# Your goal
Drop the pictures and restate the rest of the listing word for word.

# Data shown
###
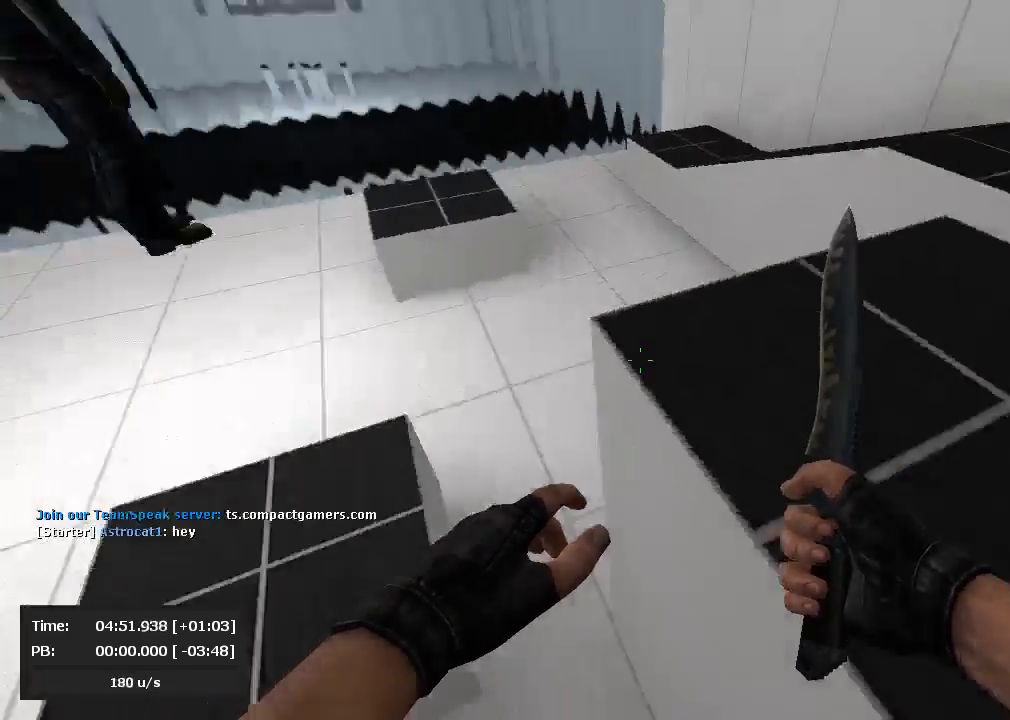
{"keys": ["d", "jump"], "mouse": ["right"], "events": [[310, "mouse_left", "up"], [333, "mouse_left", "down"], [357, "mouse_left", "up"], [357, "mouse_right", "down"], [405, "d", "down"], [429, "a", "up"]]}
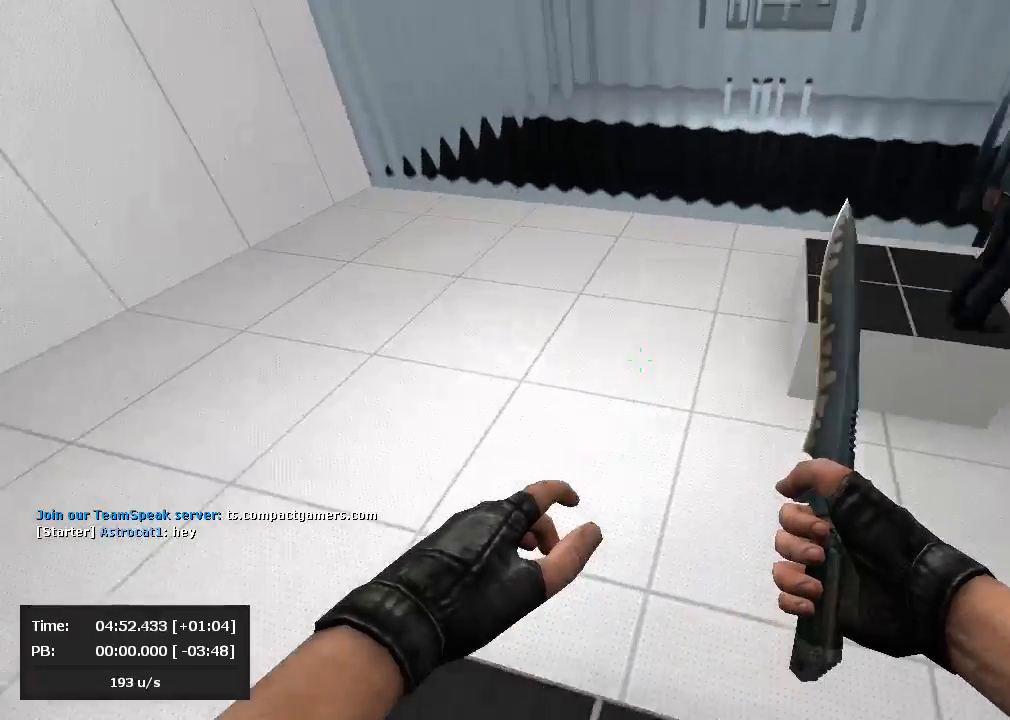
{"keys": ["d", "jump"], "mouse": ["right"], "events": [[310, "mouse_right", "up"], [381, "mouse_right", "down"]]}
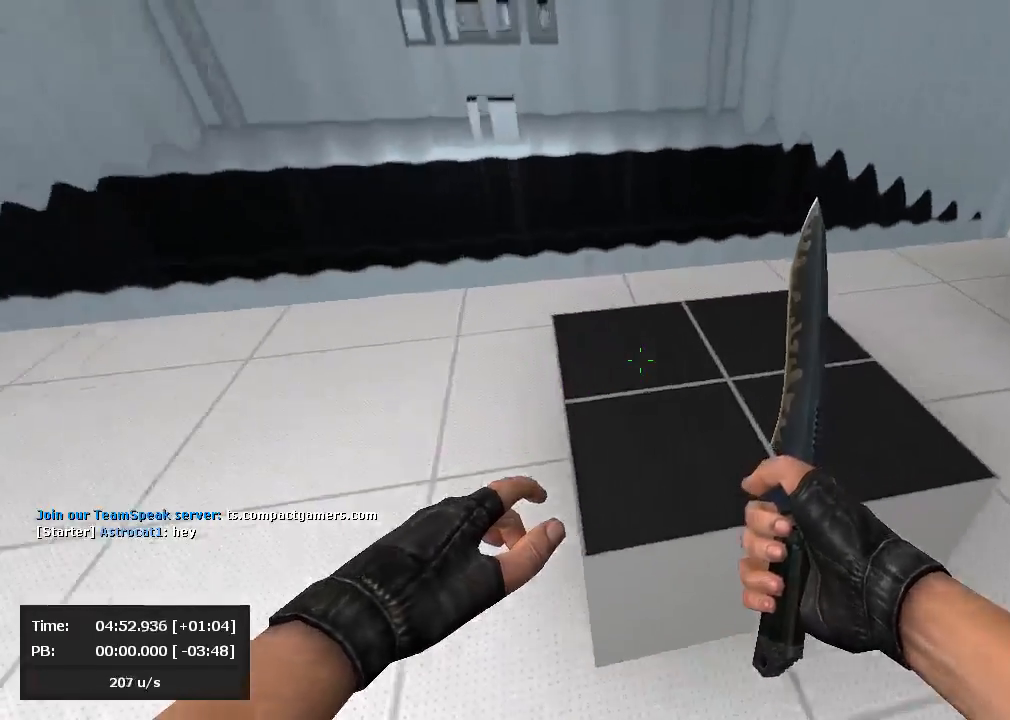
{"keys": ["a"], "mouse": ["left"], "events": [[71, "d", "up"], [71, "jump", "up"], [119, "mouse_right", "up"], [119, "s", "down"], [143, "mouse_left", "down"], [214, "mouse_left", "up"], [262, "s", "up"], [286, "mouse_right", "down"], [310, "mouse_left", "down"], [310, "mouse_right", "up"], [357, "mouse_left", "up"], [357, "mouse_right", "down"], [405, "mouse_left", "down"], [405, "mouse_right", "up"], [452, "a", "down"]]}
###
# Answer space
{"keys": ["d", "jump"], "mouse": ["right"], "events": [[310, "mouse_left", "up"], [333, "mouse_left", "down"], [357, "mouse_left", "up"], [357, "mouse_right", "down"], [405, "d", "down"], [429, "a", "up"]]}
{"keys": ["d", "jump"], "mouse": ["right"], "events": [[310, "mouse_right", "up"], [381, "mouse_right", "down"]]}
{"keys": ["a"], "mouse": ["left"], "events": [[71, "d", "up"], [71, "jump", "up"], [119, "mouse_right", "up"], [119, "s", "down"], [143, "mouse_left", "down"], [214, "mouse_left", "up"], [262, "s", "up"], [286, "mouse_right", "down"], [310, "mouse_left", "down"], [310, "mouse_right", "up"], [357, "mouse_left", "up"], [357, "mouse_right", "down"], [405, "mouse_left", "down"], [405, "mouse_right", "up"], [452, "a", "down"]]}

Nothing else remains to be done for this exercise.